Problem requirements
Reproduce, word for word, the text read from each of the entries below, leaving the pictures out of your answer.
○ ○ ○
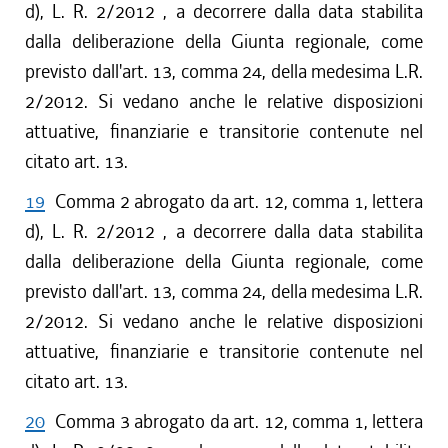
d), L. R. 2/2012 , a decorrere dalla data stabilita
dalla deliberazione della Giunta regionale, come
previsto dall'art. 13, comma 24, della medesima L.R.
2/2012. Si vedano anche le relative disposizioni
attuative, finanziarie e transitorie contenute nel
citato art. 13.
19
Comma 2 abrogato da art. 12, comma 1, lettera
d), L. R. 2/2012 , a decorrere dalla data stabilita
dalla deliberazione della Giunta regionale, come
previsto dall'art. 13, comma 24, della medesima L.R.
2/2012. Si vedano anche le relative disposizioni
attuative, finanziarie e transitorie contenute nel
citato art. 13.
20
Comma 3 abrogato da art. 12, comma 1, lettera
○ ○ ○
Task result
d), L. R. 2/2012 , a decorrere dalla data stabilita
dalla deliberazione della Giunta regionale, come
previsto dall'art. 13, comma 24, della medesima L.R.
2/2012. Si vedano anche le relative disposizioni
attuative, finanziarie e transitorie contenute nel
citato art. 13.
19
Comma 2 abrogato da art. 12, comma 1, lettera
d), L. R. 2/2012 , a decorrere dalla data stabilita
dalla deliberazione della Giunta regionale, come
previsto dall'art. 13, comma 24, della medesima L.R.
2/2012. Si vedano anche le relative disposizioni
attuative, finanziarie e transitorie contenute nel
citato art. 13.
20
Comma 3 abrogato da art. 12, comma 1, lettera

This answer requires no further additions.